← Back to all workshops
Workshop 3: Tokenization
How LLMs split text into pieces
What is tokenization?
LLMs don't read letters or words — they read tokens. A token might be a word, part of a word, or even a single character. The way text gets split affects how the model "sees" your input.
The Tool
Go to platform.openai.com/tokenizer
Type any text and see how it gets split into tokens. Each color is a different token.
Things to Try
- Type a simple sentence. How many tokens?
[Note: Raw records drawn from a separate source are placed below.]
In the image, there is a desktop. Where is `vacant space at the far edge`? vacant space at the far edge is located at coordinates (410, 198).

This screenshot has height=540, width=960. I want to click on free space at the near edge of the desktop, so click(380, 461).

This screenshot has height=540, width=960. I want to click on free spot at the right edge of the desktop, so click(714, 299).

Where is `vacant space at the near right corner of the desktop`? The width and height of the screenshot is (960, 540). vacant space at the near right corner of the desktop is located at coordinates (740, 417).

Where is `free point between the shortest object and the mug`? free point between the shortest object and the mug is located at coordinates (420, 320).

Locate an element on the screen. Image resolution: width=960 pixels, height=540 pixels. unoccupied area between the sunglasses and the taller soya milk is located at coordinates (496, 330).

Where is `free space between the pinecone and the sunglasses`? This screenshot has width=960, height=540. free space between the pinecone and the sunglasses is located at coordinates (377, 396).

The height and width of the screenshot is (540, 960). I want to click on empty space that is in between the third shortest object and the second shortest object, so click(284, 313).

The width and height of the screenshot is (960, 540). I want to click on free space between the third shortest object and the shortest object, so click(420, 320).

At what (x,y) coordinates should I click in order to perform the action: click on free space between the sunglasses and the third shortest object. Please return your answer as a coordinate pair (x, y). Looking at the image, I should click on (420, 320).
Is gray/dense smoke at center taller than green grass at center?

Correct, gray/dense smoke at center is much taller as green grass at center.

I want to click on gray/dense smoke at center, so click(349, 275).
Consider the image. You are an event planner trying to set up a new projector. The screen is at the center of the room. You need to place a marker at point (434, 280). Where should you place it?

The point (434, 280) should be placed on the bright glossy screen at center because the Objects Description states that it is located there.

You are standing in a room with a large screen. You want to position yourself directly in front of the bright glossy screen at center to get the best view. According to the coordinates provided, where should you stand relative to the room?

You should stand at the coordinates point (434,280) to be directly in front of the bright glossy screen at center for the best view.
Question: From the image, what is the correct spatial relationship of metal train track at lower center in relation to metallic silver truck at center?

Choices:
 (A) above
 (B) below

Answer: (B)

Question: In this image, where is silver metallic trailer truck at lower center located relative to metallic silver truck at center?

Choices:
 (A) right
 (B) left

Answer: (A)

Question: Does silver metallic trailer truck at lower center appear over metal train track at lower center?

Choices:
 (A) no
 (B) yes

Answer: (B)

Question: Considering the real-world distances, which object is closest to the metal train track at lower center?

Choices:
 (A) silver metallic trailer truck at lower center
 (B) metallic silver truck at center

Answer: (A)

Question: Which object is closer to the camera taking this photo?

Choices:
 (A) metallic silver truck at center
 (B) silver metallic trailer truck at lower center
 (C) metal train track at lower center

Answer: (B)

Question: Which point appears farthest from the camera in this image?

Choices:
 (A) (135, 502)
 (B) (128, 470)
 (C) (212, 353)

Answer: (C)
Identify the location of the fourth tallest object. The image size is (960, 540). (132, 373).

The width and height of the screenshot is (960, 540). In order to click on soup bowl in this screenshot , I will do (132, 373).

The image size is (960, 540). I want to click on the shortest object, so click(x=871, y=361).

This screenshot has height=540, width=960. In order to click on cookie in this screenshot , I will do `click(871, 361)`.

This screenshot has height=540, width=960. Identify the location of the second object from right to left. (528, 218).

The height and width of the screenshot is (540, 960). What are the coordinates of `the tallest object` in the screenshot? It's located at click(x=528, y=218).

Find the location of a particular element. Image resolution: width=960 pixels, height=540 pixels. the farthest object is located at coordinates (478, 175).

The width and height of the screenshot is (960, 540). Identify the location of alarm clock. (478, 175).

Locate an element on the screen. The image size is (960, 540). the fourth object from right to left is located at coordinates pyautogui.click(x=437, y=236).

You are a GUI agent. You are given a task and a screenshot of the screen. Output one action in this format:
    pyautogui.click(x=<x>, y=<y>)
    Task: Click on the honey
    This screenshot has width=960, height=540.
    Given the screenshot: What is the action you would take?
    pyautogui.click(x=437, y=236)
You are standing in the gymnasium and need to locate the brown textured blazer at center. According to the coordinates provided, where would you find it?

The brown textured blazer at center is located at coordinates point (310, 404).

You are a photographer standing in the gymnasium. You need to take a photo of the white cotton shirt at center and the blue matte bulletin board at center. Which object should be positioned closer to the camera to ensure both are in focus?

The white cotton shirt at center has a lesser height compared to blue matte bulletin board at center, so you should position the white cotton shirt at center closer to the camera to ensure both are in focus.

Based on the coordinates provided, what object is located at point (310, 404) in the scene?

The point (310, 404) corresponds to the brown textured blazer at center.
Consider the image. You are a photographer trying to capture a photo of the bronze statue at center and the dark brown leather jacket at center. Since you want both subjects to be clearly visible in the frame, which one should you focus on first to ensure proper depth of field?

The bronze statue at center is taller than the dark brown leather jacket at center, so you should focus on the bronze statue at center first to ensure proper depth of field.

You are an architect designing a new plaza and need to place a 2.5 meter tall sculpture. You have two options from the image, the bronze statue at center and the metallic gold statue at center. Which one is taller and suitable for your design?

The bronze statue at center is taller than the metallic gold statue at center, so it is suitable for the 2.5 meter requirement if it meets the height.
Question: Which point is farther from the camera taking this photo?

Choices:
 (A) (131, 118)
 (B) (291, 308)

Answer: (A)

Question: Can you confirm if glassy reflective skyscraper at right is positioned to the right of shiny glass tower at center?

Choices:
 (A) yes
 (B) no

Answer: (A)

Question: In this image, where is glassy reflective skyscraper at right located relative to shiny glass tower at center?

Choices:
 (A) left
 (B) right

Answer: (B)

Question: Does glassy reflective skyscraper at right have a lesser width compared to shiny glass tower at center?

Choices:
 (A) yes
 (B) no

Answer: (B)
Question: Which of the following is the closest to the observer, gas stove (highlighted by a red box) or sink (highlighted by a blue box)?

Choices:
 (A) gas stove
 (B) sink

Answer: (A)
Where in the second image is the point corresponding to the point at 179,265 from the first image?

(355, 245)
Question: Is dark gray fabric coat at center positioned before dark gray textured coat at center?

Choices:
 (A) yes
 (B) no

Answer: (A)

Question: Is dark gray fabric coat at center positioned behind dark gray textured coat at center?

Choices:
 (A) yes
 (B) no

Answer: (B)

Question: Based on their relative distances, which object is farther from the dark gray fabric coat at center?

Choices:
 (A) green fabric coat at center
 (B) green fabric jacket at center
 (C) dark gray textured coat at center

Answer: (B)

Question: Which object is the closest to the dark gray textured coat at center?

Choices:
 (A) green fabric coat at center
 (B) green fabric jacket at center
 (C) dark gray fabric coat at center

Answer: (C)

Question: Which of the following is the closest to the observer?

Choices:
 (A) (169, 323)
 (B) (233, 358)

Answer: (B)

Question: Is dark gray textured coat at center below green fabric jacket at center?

- Try a long word vs. multiple short words
- Try the same word in lowercase, UPPERCASE, and Capitalized
- Type a word with a typo — what happens?
- Try numbers:
100 vs. 1000 vs. 10000
- Try different languages (French, English, Chinese, Arabic...)
- Try code:
function hello() { return "world"; }
- Try emojis 🎉🤖🔥 or 👨🏿🔬
Questions to Consider
- Why do common words get their own token but rare words get split?
- Why does whitespace matter?
- Why might non-English languages use more tokens for the same meaning?
- How could tokenization affect the cost of using an API (priced per token)?
- If the model sees "un", "believ", "able" as separate tokens, does it know they form one word?
- One big LLM limitation is counting letters in a word. (eg: how many "r" in "strawberry"?) Can you guess why?